Legally spelunking: Exploring statutory interpretation through the Speluncean Explorers case

February 1st, 2024
x
Bookmark

Picture source:  Gallo Images/Getty

The usage of the notion of justice has long become a concept or term within the sphere of legal systems. However, it is not that a simple ‘concept’ to be understood, without any proper justifications in the application of the law. Socrates suggested that ‘it is necessary to discover the essence of justice and injustice, and at the same time to clarify what is the source of justice and injustice’ (Ilir Qabrati ‘The Concept of Law and Justice’ (2020) 4 Prizren Social Science Journal 69).

The purpose of this article is to share the views of different judges in the pursuit of justice and of course the relevance of such decisions in our courts. The case is based on the work of Lon L Fuller’s article ‘The Case of the Speluncean Explorers’ (1949) 62 Harvard Law Review 616. It is a fictitious judgment by Professor Lon Fuller that brings into play competing theories and philosophies, positivism and natural law.

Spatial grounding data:
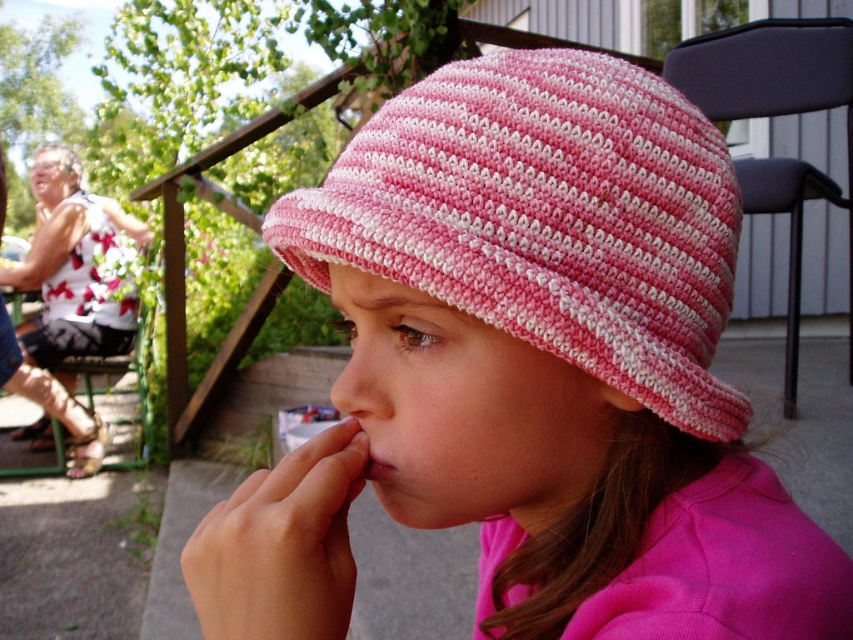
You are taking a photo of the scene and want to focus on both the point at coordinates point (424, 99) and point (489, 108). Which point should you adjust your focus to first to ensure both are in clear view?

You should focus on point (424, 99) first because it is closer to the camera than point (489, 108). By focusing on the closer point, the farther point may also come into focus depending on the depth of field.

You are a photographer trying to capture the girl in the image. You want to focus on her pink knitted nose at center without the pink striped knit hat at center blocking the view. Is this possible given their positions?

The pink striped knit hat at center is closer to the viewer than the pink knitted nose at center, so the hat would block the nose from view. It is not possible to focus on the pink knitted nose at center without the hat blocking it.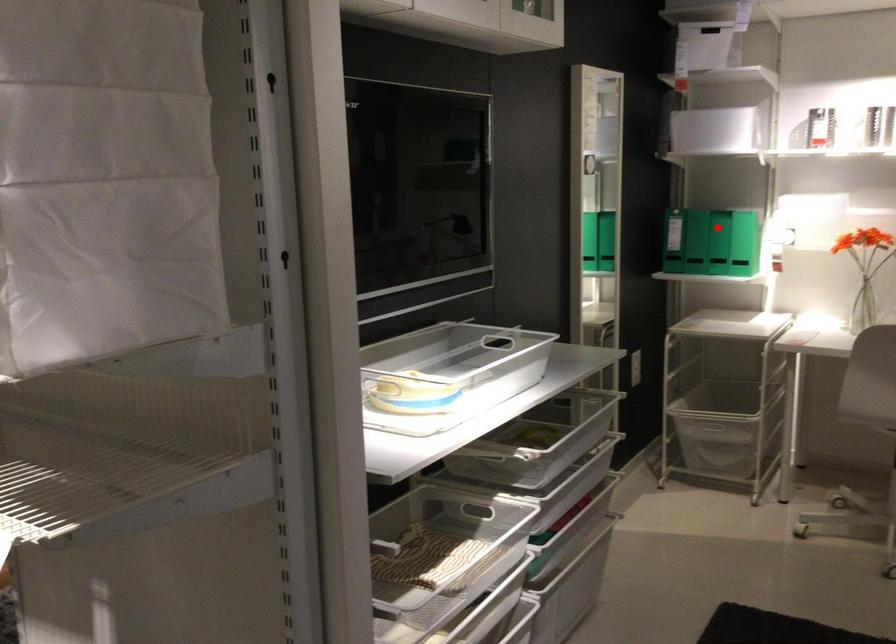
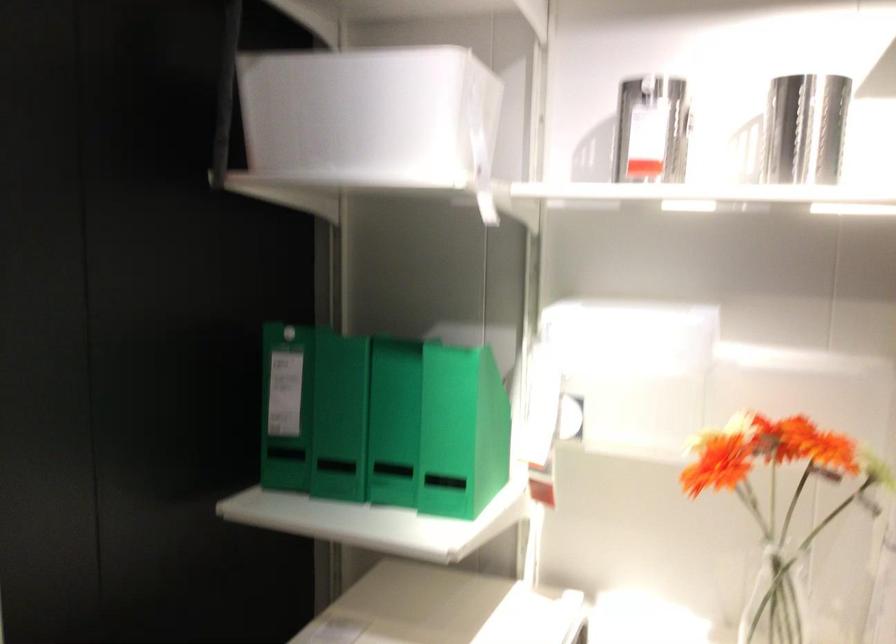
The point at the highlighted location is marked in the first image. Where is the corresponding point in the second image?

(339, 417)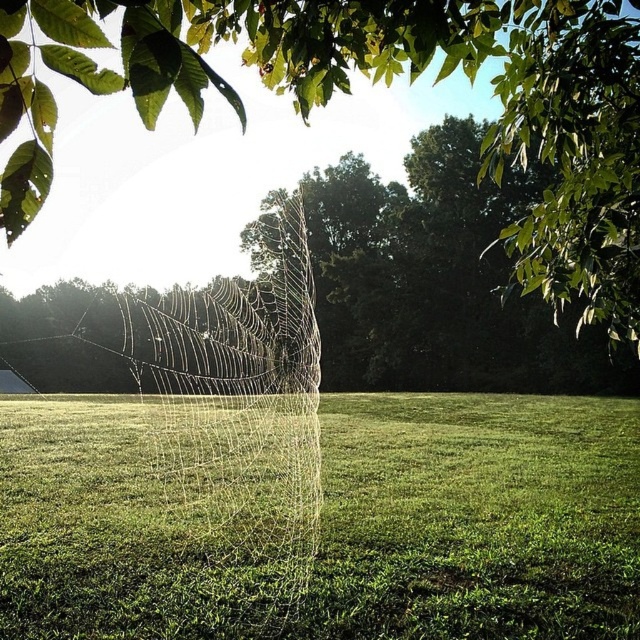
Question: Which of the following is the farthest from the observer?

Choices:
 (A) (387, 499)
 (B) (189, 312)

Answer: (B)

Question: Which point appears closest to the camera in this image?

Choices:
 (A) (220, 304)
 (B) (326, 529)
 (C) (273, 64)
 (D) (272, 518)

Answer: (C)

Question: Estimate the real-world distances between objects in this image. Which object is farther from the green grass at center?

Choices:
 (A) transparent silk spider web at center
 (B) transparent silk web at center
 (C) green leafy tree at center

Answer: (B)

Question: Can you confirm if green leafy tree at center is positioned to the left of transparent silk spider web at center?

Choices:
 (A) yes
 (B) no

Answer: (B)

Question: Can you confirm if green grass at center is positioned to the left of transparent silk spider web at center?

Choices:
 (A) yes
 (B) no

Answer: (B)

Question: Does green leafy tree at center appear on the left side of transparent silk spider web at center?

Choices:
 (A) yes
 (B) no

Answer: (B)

§ Problem 1: Copy the part of the Speluncean Explorers article from "Picture source:  Gallo" to "Science Journal 69)." word for word.
§ Problem 2: Continue the article on statutory interpretation and the Speluncean Explorers case from its last sentence.

§ Answer 1:
Picture source:  Gallo Images/Getty

The usage of the notion of justice has long become a concept or term within the sphere of legal systems. However, it is not that a simple ‘concept’ to be understood, without any proper justifications in the application of the law. Socrates suggested that ‘it is necessary to discover the essence of justice and injustice, and at the same time to clarify what is the source of justice and injustice’ (Ilir Qabrati ‘The Concept of Law and Justice’ (2020) 4 Prizren Social Science Journal 69).

§ Answer 2:
The Speluncean Explorer’s Cave case

The five members of the Speluncean Society, being amateurs in cave exploration set out in early May 4299, including one Roger Whetmore. Subsequent to a sudden landslide they found themselves trapped in the cave, with rescue operations becoming difficult due to more landslides. In the meantime, it would be a while before they are rescued and they realised within ten days of starvation, they would all die. Whetmore then decided they would only survive by eating the flesh of one of them and came up with the plan to cast the dice. Unfortunately, for Whetmore, the throw went against him, and he was then killed and eaten by the remaining four explorers.

The decision of the court a quo

The four defendants were indicted for the crime of murder and were convicted and sentenced to be hanged by the Court of General Instances of the County of Stowfield. They subsequently brought a petition of error to the Supreme Court of Newgarth.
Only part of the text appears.